Berlin (dpa) - Bundeskanzlerin Angela Merkel (CDU) hat Zweifel
geäußert, dass die britische Regierung ein ernsthaftes Interesse an
einer Einigung auf einen geregelten Brexit hat. «Natürlich läge es im

Interesse Großbritanniens und aller Mitgliedstaaten der Europäischen
Union, einen geregelten Austritt hinzubekommen», sagte Merkel in
einem Interview der «Süddeutschen Zeitung» (Samstag) und anderer
europäischer Medien. «Das setzt aber voraus, dass beide Seiten das
wollen.» Nach Meinung der Kanzlerin interessierten die Briten vor
allem ihre eigenen Wünsche, und nicht die der verbleibenden
EU-Staaten.

Wenn die Regierung von Premierminister Boris Johnson ihre Beziehungen
zur EU selbst definieren wolle, müsse sie «auch mit den Folgen
leben», sagte Merkel. Das könne auch eine «weniger eng verflochtenen

Wirtschaft» bedeuten. Sollte das Vereinigte Königreich bei Umwelt,
Arbeitsmarkt oder Sozialstandards keine vergleichbaren Standards
haben wolle, dann würden die Beziehungen weniger intensiv sein.
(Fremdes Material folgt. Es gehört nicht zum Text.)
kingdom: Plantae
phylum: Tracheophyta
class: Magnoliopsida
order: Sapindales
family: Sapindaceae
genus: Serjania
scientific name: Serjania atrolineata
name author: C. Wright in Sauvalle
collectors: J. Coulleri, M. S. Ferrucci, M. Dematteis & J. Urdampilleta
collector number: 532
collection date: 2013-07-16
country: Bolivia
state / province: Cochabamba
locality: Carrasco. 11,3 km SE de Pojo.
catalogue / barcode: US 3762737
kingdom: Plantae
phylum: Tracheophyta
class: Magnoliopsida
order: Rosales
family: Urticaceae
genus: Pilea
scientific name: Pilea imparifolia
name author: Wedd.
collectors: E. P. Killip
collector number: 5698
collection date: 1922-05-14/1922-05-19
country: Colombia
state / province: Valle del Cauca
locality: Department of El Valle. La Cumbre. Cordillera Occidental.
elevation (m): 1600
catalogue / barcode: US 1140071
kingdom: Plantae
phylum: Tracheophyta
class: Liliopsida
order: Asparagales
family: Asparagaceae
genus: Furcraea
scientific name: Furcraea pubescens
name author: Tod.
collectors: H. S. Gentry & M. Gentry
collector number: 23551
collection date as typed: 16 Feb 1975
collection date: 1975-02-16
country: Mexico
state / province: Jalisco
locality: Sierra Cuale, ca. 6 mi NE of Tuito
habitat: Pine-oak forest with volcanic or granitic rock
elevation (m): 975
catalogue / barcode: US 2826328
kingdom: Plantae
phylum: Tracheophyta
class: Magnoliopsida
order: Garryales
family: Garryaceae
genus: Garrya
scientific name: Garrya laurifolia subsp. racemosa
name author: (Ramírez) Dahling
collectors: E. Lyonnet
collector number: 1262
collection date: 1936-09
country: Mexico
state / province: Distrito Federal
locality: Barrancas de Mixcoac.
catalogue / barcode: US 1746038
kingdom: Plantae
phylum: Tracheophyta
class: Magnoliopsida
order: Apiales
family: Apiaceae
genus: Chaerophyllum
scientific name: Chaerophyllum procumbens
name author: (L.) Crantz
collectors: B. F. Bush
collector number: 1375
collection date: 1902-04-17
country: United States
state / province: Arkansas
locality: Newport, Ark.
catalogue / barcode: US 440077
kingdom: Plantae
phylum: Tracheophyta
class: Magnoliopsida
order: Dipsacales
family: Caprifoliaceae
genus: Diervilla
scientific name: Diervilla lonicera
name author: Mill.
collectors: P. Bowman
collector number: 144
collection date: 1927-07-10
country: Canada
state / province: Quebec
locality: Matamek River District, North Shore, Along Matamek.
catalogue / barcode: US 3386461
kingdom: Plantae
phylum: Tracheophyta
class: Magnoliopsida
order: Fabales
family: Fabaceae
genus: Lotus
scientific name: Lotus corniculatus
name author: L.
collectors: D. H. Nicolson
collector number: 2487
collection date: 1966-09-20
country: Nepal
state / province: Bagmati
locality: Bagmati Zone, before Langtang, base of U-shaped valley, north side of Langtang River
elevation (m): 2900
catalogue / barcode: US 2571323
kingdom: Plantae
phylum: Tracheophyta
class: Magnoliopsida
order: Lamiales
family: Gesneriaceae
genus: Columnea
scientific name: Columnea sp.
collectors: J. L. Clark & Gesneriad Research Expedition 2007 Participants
Großbritannien war Ende Januar aus der EU ausgetreten. In einer
Übergangsfrist bis zum Jahresende gehört das Land aber noch zum
EU-Binnenmarkt und zur Zollunion. Gelingt bis zum Ende der
Übergangsphase kein Vertrag über die künftigen Beziehungen, könnte
es
Anfang 2021 zum harten wirtschaftlichen Bruch mit Zöllen und anderen
Handelshemmnissen kommen. Denn eine Verlängerung der
Verhandlungsfrist hat Großbritannien abgeblockt. Die Verhandlungen
stocken seit Monaten.

Die Hürden vor einer Einigung sind hoch. Brüssel bietet London ein
umfassendes Handelsabkommen mit Zugang zum EU-Markt ohne Zölle und
Mengenbegrenzung, fordert aber dafür gleich hohe Sozial-, Umwelt- und
Verbraucherstandards. Großbritannien will jedoch keine Vorgaben der
EU akzeptieren. Weitere wichtige Streitpunkte sind der Zugang von
EU-Fischern zu den reichen britischen Fischgründen, die Rolle des
Europäischen Gerichtshofs bei Streitigkeiten der Vertragspartner und
der Datenaustausch bei polizeilichen Ermittlungen.